La vaccination contre le CMV éviterait l’effet néfaste de cette infection chronique sur le système immunitaire qui potentialise ­l’immunosénescence, et permettrait une meilleure réponse aux vaccins. Enfin, il semble important qu’un maximum de “nouveaux” vaccins soient faits avant 65 ans lorsque le panel de réponses antigéniques à de nouveaux antigènes est encore suffisamment large.

Exemples de vaccinations recommandées chez les patients de plus de 75 ans [4]

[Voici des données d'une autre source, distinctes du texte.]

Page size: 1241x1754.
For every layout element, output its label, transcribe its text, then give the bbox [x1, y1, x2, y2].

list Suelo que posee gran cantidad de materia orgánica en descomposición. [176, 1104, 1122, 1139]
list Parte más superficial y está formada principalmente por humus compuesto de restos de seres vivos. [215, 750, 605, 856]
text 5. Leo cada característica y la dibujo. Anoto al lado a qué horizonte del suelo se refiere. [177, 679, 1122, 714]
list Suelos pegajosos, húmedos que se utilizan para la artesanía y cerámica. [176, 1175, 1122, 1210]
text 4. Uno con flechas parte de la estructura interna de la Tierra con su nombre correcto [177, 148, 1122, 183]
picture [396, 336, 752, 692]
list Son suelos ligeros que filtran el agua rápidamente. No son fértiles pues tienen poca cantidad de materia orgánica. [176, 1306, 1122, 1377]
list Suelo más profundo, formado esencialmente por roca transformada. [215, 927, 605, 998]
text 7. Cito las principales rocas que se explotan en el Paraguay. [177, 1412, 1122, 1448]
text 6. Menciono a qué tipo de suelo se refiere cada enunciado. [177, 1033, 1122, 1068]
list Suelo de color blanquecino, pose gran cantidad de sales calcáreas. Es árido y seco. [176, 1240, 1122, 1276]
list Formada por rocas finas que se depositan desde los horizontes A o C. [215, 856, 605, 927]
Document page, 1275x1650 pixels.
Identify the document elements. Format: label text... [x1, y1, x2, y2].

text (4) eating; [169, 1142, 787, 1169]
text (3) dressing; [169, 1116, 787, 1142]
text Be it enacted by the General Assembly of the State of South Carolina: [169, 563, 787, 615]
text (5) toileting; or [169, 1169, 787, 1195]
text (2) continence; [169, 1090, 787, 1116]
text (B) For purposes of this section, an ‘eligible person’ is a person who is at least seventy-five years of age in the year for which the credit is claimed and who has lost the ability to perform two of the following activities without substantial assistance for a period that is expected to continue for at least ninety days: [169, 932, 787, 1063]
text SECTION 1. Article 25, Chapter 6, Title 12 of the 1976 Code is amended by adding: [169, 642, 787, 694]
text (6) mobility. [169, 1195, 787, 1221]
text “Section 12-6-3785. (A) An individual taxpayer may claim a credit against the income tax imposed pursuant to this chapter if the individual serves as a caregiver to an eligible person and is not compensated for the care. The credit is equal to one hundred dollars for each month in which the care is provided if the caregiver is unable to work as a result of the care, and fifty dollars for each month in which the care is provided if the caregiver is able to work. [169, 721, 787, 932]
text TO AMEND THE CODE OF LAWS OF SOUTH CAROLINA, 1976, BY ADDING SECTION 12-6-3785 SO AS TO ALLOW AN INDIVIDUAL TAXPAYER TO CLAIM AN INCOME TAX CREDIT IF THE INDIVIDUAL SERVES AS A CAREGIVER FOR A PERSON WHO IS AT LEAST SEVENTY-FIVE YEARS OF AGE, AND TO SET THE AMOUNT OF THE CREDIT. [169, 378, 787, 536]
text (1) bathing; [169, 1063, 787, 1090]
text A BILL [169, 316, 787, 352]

• Grippe : conséquences majeures sur la mortalité des seniors et les complications cardiovasculaires. En 2023, l’efficacité vaccinale est estimée à 50 % en population générale et à 38 % chez les plus de 65 ans. Il existe des vaccins à haute dose et adjuvantés, mais qui n’étaient pas disponibles en France pour la saison passée 2024-2025. La couverture vaccinale reste insuffisante, autour de 50 % en global et 22 % chez les professionnels travaillant en Ehpad.
• Pneumocoque : vaccin ciblant la capsule bactérienne, avec des formulations adaptées à l’âge. Le vaccin conjugué 20 valences offre une couverture supérieure, avec 64 % des sérotypes couverts, contre 24 % pour celui avec 15­ valences. Au calendrier vaccinal, il n’y a plus qu’une seule injection de vaccin conjugué à faire (vaccin conjugué 20 valences). La vaccination chez les plus de 65 ans a été proposée par la Haute Autorité de santé (HAS) indépendamment des facteurs de risque (comme l’insuffisance d’organe).
• Virus respiratoire syncytial (VRS) : représentant une cause significative d’hospitalisation chez les personnes âgées. Les vaccins récents montrent une réduction de 80 % des hospitalisations.
• Zona : vaccination recommandée pour une protection durable (efficacité prouvée jusqu’à 8 ans).
• Covid-19 : chez les plus de 65 ans, la protection conférée par la vaccination diminue rapidement en raison de l’émergence de variantes d’échappement, mais aussi de ­l’immunosénescence, nécessitant des rappels rapprochés après 80 ans. L’efficacité vaccinale disparaît à 6 mois, expliquant la nécessité de rappels au moins 3 mois après le dernier épisode d’infection au ­Covid-19 ou la dernière injection vaccinale. La Direction générale de la santé (DGS), en concertation avec la HAS, a préconisé une nouvelle campagne de vaccination contre la Covid-19 pour les personnes les plus fragiles (patients de 80 ans et plus, patients immunodéprimés et résidents d’Ehpad ou Usld quel que soit l’âge). Celle-ci est réalisée du 14 avril au 14 juin 2025, avec la possibilité de la prolonger de 1 mois si la situation épidémiologique le justifie. Il s’agit pour cette campagne d’un vaccin ARN couvrant Omicron JN.1 [5].

Conclusion

L’immunosénescence affecte profondément la réponse vaccinale et nécessite des stratégies adaptées pour améliorer la protection des sujets âgés. L’utilisation de vaccins adjuvantés, à haute dose, ainsi qu’une adaptation du calendrier vaccinal sont des approches prometteuses pour réduire la vulnérabilité des personnes âgées face aux infections.

L’auteur déclare ne pas avoir de liens ­d’intérêt.

Bibliographie

1. Fabregat A, Sidiropoulos K, Viteri G et al. Reactome diagram viewer: data structures and strategies to boost performance. Bioinformatics 2018 ; 34 : 1208-14.
2. Anastassopoulou C, Ferous S, Medić S et al. Vaccines for the Elderly and Vaccination Programs in Europe and the United States. Vaccines 2024 ; 12 : 566.
3. Hou Y, Chen M, Bian Y et al. Insights into vaccines for elderly individuals: from the impacts of immunosenescence to delivery strategies. NPJ Vaccines 2024 ; 9 : 77.
4. Santé.gouv.fr. Calendrier des vaccinations et recommandations vaccinales 2024. Disponible sur : sante.gouv.fr/IMG/pdf/calendrier_vaccinal_dec24.pdf.
5. DGS-Urgent n°2025-09 : COVID-19 : Renouvellement vaccinal Covid-19 des plus fragiles au printemps 2025. Disponible sur : sante.gouv.fr/IMG/pdf/dgs-urgent_no2025-09_campagne_de_vaccination_covid-19_printemps_2025.pdf.